IN Brief:
- Cainiao is opening a 26,000m² fulfilment centre in the Netherlands under a 10-year lease.
- The site will deploy more than 100 self-developed climbing robots for storage and retrieval.
- The facility strengthens Cainiao’s European B2B, B2C, and cross-border fulfilment network.
Cainiao is opening a 26,000m² fulfilment centre in the Netherlands, strengthening its European warehouse network with robotic storage and retrieval technology.
The facility has been secured under a 10-year lease and will support both B2B distribution and B2C order fulfilment. Its location provides access to the Port of Rotterdam and inland European transport links, giving Cainiao a stronger base for cross-border ecommerce and local fulfilment flows.
More than 100 self-developed climbing robots will be deployed at the site. The technology combines floor movement with vertical climbing and tote retrieval, allowing robots to move through warehouse aisles and climb racking to store or retrieve bins.
Cainiao has developed the technology through its ZeeBot platform, a rack-climbing robot designed to bridge the movement between horizontal warehouse transport and vertical storage.

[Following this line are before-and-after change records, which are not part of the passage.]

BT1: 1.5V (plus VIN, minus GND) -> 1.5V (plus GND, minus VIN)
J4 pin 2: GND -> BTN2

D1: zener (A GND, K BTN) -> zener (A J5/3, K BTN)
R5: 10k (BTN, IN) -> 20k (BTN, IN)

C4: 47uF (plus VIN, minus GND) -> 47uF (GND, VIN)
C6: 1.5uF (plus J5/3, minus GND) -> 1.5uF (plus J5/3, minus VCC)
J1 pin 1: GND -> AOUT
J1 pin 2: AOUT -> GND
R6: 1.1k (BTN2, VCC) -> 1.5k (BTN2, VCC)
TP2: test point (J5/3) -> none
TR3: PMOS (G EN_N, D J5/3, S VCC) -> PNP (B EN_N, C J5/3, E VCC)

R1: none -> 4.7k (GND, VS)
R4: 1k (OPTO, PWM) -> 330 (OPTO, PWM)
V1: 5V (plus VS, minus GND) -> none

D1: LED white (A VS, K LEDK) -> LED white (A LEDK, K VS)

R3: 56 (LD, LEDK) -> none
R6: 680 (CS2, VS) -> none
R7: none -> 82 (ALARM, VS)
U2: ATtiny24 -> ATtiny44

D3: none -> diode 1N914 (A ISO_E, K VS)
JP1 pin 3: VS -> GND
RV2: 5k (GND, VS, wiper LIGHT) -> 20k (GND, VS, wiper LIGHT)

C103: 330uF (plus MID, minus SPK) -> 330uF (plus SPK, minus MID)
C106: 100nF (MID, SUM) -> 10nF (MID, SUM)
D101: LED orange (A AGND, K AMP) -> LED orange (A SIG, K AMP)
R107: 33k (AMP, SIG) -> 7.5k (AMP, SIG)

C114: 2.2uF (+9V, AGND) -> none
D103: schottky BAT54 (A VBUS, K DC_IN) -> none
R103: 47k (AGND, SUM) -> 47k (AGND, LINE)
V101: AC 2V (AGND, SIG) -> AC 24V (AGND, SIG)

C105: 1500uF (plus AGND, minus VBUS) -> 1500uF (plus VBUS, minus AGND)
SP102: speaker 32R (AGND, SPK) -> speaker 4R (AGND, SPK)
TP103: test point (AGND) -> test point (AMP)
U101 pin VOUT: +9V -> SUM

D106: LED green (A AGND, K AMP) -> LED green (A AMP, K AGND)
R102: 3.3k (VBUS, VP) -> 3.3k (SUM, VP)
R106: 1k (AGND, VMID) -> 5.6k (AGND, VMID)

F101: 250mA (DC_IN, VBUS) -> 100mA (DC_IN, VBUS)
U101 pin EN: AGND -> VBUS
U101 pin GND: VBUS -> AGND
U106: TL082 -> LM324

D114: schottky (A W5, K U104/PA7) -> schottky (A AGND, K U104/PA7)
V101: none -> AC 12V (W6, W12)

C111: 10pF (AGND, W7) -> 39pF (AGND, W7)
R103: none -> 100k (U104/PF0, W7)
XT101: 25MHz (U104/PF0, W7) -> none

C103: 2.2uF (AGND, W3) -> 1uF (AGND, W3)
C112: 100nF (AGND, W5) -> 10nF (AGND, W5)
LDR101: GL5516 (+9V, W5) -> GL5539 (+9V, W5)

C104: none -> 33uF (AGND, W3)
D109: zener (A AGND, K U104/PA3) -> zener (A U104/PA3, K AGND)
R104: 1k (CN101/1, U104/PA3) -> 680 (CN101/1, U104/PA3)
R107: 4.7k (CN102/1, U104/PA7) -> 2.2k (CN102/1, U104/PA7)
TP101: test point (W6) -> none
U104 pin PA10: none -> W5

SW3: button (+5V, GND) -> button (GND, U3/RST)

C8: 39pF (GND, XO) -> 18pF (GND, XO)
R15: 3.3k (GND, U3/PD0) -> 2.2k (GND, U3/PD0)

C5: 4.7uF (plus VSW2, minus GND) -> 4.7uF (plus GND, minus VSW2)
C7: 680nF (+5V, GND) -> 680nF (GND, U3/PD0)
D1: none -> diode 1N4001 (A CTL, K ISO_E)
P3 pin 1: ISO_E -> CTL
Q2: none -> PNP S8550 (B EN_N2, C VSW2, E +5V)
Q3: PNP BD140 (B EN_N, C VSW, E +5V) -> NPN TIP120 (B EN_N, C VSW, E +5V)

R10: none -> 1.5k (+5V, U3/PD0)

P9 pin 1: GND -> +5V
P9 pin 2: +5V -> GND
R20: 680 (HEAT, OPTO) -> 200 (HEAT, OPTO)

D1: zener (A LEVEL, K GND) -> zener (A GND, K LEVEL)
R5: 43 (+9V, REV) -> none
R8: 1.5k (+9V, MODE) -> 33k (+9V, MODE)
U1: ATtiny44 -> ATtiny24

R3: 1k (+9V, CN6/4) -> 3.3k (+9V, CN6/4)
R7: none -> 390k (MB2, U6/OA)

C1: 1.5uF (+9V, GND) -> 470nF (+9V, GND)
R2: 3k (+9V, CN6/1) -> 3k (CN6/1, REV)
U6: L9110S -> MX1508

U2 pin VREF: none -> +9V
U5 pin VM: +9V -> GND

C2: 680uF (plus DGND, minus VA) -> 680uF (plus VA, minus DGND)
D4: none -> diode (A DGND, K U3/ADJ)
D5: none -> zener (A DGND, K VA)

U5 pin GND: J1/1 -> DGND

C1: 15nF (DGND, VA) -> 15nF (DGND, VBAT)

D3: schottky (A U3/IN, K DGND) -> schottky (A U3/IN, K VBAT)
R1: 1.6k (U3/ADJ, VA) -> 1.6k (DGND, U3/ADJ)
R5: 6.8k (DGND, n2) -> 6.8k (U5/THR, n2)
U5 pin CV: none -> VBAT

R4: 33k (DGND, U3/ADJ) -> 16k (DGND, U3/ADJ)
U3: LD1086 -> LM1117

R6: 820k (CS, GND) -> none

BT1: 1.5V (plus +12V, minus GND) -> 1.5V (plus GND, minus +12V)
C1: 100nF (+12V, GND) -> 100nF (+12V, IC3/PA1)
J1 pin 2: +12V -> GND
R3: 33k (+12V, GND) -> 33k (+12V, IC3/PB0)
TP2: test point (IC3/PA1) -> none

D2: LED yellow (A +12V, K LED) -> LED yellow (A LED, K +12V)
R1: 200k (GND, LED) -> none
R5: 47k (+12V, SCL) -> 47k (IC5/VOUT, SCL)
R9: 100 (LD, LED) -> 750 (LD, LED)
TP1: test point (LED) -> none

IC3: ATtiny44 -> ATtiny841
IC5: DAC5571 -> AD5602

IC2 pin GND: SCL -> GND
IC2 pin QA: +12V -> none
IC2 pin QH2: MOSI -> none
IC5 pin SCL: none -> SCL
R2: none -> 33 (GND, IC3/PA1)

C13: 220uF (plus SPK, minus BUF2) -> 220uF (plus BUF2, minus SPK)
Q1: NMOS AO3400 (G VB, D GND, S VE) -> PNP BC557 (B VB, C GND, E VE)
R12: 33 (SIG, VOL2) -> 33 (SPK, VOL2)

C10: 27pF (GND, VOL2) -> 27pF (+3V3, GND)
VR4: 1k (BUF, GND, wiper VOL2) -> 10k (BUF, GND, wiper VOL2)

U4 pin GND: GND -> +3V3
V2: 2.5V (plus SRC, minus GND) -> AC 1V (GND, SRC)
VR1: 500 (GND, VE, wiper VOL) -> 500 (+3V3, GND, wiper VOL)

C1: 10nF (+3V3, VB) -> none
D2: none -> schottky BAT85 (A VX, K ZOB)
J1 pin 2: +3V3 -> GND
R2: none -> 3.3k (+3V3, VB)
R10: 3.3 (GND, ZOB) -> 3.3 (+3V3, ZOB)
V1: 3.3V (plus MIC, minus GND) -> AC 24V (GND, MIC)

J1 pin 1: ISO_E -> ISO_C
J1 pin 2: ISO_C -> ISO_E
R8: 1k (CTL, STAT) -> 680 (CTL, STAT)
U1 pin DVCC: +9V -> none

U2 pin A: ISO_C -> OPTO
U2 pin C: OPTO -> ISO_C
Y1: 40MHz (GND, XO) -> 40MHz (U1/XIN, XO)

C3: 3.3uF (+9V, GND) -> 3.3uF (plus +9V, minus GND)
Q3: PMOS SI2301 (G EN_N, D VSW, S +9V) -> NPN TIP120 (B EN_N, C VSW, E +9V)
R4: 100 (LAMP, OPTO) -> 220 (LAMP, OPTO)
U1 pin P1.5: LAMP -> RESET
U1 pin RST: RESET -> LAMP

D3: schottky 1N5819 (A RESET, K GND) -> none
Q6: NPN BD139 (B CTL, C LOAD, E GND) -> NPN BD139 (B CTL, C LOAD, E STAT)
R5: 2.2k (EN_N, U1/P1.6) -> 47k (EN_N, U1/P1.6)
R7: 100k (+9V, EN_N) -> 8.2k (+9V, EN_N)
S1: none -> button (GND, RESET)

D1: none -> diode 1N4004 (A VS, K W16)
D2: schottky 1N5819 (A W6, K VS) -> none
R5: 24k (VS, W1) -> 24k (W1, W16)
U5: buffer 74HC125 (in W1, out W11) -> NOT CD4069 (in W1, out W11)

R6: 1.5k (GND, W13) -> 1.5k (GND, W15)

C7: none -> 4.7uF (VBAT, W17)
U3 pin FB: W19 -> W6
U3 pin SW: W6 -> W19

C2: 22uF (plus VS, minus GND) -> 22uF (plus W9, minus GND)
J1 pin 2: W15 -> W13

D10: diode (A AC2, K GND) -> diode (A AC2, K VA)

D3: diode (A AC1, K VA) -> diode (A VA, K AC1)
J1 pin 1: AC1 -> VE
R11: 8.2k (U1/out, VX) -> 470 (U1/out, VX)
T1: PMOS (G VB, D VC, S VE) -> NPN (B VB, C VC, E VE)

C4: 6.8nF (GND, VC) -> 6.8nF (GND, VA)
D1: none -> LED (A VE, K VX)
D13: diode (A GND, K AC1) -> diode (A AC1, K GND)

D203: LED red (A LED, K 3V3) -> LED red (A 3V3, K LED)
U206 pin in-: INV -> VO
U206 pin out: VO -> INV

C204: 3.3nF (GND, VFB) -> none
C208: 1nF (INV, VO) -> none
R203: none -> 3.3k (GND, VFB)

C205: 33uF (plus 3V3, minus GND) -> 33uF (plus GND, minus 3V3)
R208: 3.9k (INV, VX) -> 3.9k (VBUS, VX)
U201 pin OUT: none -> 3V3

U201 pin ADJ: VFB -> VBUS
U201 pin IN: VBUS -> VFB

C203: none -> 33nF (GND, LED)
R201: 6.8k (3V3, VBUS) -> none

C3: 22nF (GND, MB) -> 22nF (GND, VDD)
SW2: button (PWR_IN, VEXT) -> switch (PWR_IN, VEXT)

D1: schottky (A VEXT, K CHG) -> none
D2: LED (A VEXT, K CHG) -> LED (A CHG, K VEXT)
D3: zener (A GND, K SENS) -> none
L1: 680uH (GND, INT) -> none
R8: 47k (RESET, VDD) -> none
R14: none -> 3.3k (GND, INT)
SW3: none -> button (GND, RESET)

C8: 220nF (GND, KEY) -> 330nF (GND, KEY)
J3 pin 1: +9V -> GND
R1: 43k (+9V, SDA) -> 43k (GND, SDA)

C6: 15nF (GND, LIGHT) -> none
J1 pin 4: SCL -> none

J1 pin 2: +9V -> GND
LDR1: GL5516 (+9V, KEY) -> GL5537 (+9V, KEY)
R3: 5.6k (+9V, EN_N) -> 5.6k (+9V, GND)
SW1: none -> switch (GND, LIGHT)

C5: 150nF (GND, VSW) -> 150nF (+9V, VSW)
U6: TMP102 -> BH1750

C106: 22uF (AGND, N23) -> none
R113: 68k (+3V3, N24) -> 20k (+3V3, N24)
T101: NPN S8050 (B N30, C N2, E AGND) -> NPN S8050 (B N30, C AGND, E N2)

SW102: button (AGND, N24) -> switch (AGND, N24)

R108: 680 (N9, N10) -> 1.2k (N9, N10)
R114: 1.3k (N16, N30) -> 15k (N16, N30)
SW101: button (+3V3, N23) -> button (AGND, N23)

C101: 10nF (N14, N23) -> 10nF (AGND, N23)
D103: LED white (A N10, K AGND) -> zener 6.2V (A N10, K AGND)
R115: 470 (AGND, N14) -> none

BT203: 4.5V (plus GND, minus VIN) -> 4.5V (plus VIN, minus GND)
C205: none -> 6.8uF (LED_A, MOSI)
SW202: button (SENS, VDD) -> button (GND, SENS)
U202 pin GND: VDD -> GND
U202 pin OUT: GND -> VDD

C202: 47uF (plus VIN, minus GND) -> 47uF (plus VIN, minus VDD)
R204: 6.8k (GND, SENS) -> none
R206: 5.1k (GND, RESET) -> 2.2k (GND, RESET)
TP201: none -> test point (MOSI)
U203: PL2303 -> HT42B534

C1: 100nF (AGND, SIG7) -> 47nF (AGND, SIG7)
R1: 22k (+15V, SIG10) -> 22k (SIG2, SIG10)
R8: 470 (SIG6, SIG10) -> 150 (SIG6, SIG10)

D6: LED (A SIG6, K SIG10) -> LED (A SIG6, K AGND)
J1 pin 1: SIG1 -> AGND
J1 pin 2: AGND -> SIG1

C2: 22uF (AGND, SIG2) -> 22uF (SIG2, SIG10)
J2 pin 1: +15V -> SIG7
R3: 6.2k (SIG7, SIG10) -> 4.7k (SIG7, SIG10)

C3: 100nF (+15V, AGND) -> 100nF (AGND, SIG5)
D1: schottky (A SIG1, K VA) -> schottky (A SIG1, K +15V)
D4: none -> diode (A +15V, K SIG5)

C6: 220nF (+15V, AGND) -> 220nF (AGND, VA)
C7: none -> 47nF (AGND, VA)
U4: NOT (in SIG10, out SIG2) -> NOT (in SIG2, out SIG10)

The system is intended to improve productivity, storage density, and deployment flexibility in fulfilment operations.
The Dutch centre follows wider plans to build a global network of robotic warehouses across Europe and the US. Cross-border ecommerce logistics is moving away from long, centralised export chains and towards inventory positioned closer to demand, where operators can reduce parcel lead times and absorb local market variation.
The Netherlands continues to attract European fulfilment investment because of its port access, airport connectivity, dense road network, and proximity to major consumer markets. Rotterdam gives Cainiao an inbound gateway, while the wider Benelux logistics corridor provides access to Germany, France, and other high-volume ecommerce destinations.
Storage density has become one of the defining constraints in ecommerce fulfilment. Operators need wider SKU availability close to consumers, but land, labour, and building costs make conventional expansion expensive. Robotic systems that improve vertical utilisation can increase usable capacity without requiring the same increase in floor area.
The Dutch automation cluster is already deepening, with DSV deploying around 100 Exotec robots at its Venlo hub. Cainiao’s investment adds to a broader concentration of robotic fulfilment activity in the Netherlands, where pan-European distribution, ecommerce, and cross-border stockholding all support the business case for automation.
Robotic storage systems still depend on disciplined warehouse foundations. Inventory data, inbound accuracy, replenishment logic, exception management, and carrier handover all need to be stable, because automation accelerates both good and bad processes. If stock data is unreliable or outbound transport cannot absorb faster picking, the bottleneck simply shifts to another part of the chain.
The balance between B2B and B2C activity will also be important. B2B flows often demand carton, pallet, or store-replenishment logic, while B2C fulfilment is shaped by parcel speed, returns, and order-level accuracy. Running both through one facility requires careful system design, labour planning, and storage configuration.
Cainiao’s Dutch site gives the company a stronger European platform for sellers that need stock inside the region rather than relying on direct parcel movements from Asia. As customs rules, airfreight costs, and consumer delivery expectations continue to put pressure on cross-border models, overseas fulfilment nodes are becoming more central to ecommerce strategy.
The project combines two major shifts in logistics: regional inventory positioning and warehouse robotics. The winners in cross-border fulfilment will be those able to place stock closer to demand while maintaining enough automation and system control to handle volatile order profiles without inflating operating costs.